• [YOUR GOAL]
Quote the material below word for word, beginning with the line that contains "Руководство по заключению" and continuing through the line that contains "reviennent sur le". Omit the pictures from your answer.

• [SOURCE DATA]
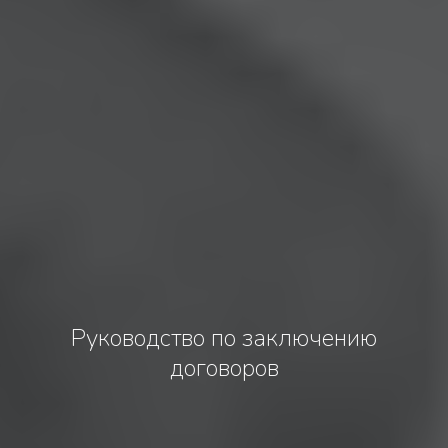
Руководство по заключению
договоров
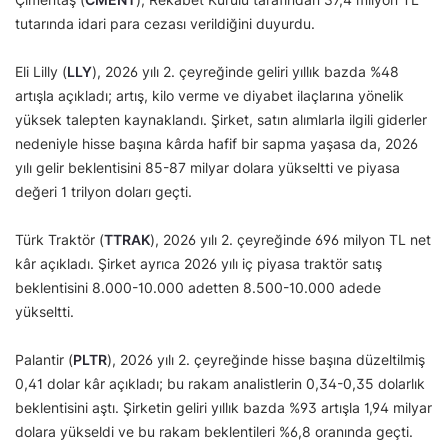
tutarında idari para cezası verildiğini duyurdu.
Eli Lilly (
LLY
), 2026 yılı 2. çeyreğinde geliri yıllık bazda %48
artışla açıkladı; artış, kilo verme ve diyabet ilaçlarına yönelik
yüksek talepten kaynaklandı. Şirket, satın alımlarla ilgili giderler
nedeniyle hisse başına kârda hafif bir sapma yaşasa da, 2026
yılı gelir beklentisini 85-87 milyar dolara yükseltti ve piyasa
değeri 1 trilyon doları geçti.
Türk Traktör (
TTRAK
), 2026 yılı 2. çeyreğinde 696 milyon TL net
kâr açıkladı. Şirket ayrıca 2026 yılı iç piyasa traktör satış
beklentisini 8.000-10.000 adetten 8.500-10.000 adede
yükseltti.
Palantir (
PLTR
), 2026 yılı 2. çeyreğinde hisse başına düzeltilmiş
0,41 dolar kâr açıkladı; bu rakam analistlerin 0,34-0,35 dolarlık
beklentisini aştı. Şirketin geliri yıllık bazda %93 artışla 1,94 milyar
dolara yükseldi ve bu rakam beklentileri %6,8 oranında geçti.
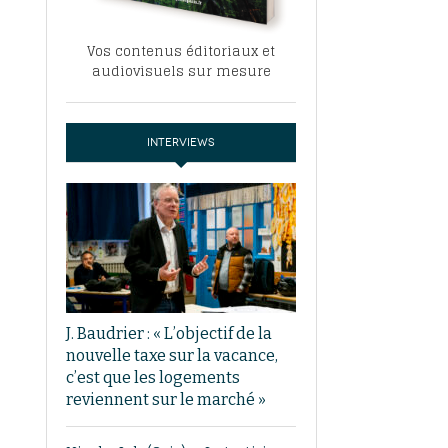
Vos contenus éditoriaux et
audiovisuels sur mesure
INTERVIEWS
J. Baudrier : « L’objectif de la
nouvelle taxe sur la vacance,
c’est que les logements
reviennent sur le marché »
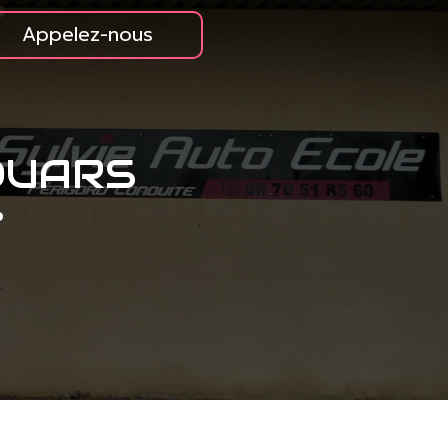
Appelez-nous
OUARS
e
--
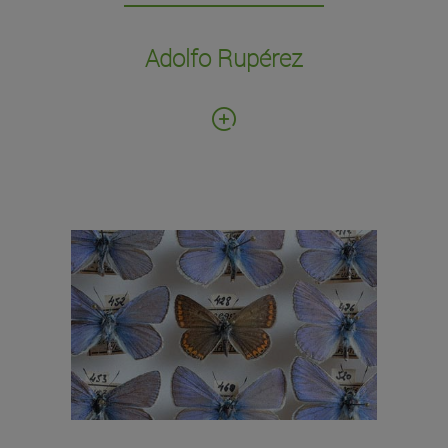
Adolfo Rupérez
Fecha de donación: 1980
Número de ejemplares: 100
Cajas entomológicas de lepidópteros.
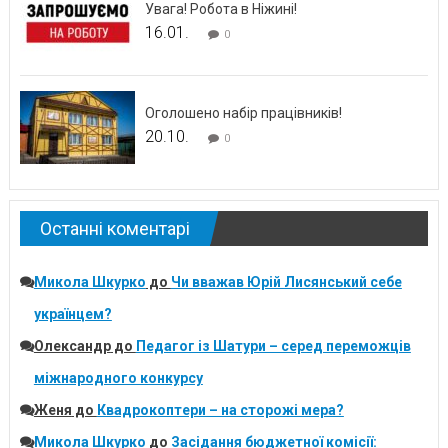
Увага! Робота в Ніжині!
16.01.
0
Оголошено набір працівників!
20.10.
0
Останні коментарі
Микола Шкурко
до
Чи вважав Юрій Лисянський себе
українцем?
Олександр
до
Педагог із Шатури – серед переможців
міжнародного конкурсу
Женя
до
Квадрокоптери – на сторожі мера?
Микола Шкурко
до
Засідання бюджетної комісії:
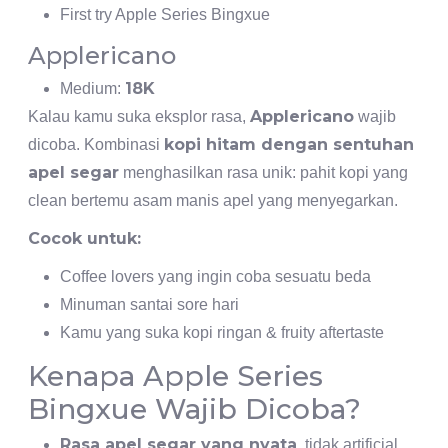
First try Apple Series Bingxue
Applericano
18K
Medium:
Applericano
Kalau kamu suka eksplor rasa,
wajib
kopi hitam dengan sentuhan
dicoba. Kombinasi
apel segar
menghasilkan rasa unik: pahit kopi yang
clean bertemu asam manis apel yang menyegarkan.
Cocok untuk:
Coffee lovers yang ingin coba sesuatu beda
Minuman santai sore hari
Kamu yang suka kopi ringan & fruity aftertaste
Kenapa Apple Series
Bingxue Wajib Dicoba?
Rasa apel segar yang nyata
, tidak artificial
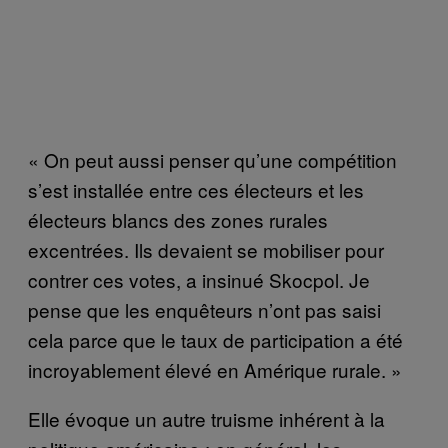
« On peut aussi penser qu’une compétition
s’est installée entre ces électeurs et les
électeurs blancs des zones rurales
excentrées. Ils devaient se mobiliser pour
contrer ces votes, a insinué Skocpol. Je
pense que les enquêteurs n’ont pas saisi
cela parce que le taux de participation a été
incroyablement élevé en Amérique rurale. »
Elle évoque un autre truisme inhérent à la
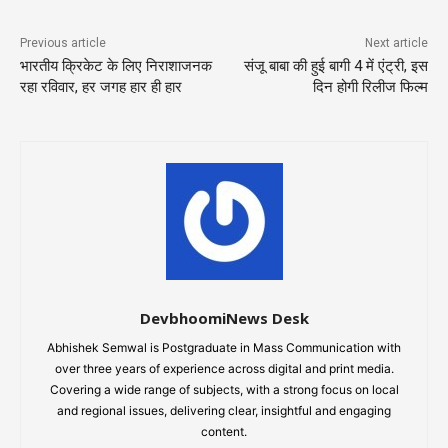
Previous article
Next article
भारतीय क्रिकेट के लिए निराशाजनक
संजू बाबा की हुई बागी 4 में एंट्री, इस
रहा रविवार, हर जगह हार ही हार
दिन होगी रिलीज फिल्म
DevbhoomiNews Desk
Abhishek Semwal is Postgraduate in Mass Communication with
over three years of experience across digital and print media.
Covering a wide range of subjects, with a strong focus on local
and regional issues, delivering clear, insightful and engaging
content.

• [OUTPUT OF THE EXERCISE]
Руководство по заключению
договоров
tutarında idari para cezası verildiğini duyurdu.
Eli Lilly (
LLY
), 2026 yılı 2. çeyreğinde geliri yıllık bazda %48
artışla açıkladı; artış, kilo verme ve diyabet ilaçlarına yönelik
yüksek talepten kaynaklandı. Şirket, satın alımlarla ilgili giderler
nedeniyle hisse başına kârda hafif bir sapma yaşasa da, 2026
yılı gelir beklentisini 85-87 milyar dolara yükseltti ve piyasa
değeri 1 trilyon doları geçti.
Türk Traktör (
TTRAK
), 2026 yılı 2. çeyreğinde 696 milyon TL net
kâr açıkladı. Şirket ayrıca 2026 yılı iç piyasa traktör satış
beklentisini 8.000-10.000 adetten 8.500-10.000 adede
yükseltti.
Palantir (
PLTR
), 2026 yılı 2. çeyreğinde hisse başına düzeltilmiş
0,41 dolar kâr açıkladı; bu rakam analistlerin 0,34-0,35 dolarlık
beklentisini aştı. Şirketin geliri yıllık bazda %93 artışla 1,94 milyar
dolara yükseldi ve bu rakam beklentileri %6,8 oranında geçti.
Vos contenus éditoriaux et
audiovisuels sur mesure
INTERVIEWS
J. Baudrier : « L’objectif de la
nouvelle taxe sur la vacance,
c’est que les logements
reviennent sur le marché »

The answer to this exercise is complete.